Stored records:
»»
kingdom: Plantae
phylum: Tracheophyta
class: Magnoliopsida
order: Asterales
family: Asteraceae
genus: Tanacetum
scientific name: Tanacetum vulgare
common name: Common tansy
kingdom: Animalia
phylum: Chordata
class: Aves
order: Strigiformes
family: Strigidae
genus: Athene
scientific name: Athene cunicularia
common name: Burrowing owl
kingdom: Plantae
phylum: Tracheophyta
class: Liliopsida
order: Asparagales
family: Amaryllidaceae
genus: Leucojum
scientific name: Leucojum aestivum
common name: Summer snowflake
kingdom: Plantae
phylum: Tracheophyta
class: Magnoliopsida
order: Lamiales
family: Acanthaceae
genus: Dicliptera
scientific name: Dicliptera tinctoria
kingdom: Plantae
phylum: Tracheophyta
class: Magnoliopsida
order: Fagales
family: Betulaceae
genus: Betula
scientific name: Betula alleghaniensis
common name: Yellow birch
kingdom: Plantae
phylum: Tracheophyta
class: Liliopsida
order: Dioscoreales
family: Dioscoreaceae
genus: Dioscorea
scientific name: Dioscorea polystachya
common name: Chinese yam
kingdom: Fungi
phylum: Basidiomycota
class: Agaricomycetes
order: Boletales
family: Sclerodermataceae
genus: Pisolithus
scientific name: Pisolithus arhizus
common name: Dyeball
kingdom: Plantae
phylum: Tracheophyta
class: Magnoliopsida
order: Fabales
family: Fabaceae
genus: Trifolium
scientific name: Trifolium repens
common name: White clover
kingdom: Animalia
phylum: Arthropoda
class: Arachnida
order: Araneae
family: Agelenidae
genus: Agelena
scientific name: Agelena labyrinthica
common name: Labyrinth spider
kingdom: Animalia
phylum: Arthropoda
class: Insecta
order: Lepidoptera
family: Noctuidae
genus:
««
Write out, word for word, every line from the one containing "order: Boletales" through the final line of the rows.

• Output below:
order: Boletales
family: Sclerodermataceae
genus: Pisolithus
scientific name: Pisolithus arhizus
common name: Dyeball
kingdom: Plantae
phylum: Tracheophyta
class: Magnoliopsida
order: Fabales
family: Fabaceae
genus: Trifolium
scientific name: Trifolium repens
common name: White clover
kingdom: Animalia
phylum: Arthropoda
class: Arachnida
order: Araneae
family: Agelenidae
genus: Agelena
scientific name: Agelena labyrinthica
common name: Labyrinth spider
kingdom: Animalia
phylum: Arthropoda
class: Insecta
order: Lepidoptera
family: Noctuidae
genus:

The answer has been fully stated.